Where are the people willing to show up and do hard and holy things?

People tell me all the time that India is too far, too scary, too unknown, too this, too that. And I often think, where are the people willing to do hard and holy things? But every judgement is a mirror of the subconscious speaking to yourself. Because I was asking that question of others, I knew there was something hidden inside that I wasn’t showing up for.

What was hard and holy that I wasn’t requiring of myself?

Mission 108 is my baby. A labor of love. Something I created from the ground up. Writing about mission 108 and my experiences feels like sending my baby out into the cold hard world just hoping she won’t get bullied, or worse judged.

Somehow I can talk to a room filled with people about what sounds like a very vulnerable topic, somehow I can fly all the way across the world and meet with pimps, and prostitutes, somehow I weezeld myself into rooms with very important people that do very important things, somehow I control my nerves when my husband pitches in front of 50,000 fans.

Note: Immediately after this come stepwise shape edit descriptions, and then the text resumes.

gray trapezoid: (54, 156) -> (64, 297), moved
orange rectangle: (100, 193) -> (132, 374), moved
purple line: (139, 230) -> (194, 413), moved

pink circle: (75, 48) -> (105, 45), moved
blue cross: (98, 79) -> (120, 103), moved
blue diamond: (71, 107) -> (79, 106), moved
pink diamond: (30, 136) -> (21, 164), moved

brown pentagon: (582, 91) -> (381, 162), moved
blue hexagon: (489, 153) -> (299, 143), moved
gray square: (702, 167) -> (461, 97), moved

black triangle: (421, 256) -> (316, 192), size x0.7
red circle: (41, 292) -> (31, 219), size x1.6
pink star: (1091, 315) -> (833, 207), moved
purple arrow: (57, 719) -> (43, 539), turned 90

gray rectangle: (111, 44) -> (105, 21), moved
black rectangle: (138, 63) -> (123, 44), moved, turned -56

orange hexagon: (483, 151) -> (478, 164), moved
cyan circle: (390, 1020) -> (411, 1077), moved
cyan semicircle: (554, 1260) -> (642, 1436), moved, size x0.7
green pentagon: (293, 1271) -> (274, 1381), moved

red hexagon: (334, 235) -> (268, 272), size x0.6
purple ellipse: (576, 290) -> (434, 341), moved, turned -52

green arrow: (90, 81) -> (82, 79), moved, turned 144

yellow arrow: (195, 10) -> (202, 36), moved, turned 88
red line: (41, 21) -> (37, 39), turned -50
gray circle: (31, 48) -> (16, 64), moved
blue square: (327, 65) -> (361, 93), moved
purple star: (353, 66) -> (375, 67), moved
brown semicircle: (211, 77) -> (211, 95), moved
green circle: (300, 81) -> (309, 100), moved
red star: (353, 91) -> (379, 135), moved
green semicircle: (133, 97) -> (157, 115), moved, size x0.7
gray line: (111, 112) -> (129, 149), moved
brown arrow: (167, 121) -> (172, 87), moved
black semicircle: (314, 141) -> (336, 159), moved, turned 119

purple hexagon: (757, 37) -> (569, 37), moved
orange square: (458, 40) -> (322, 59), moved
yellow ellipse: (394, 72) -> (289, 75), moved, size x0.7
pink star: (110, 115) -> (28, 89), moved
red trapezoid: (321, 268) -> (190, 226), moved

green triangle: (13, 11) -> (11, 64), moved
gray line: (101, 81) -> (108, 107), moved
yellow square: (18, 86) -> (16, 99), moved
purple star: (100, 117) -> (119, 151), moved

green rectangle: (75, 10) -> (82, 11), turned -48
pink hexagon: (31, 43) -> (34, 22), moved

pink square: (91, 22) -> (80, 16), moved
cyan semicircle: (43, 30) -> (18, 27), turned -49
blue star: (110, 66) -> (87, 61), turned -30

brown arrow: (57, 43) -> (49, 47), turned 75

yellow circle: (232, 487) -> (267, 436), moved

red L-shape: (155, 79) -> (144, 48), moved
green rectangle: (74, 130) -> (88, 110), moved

All of that seems hard and holy, but the truth is showing up here is way more hard and way more holy. If I am being honest, baring my unedited, far from perfect soul is the hard and holy work of a lifetime.

So that’s it. That’s my battle cry. Write this on my tombstone if I succeed:

She showed up to do hard and holy things. Amen.

I ask my people to do hard and holy things with me every day. So this dear readers, is me practicing what I preach. Showing up.

To do hard and holy things.
Are you going to live your whole life not showing up? You can’t. You’ve come this far. You’ve landed here. It’s all on purpose.

What have you asked of your people but not done yourself?  Isn’t what we demand of our tribe the very thing we’re secretly demanding of ourselves?

I’m so thrilled to be on this journey and to have you on it with me.

Do something hard and holy this week.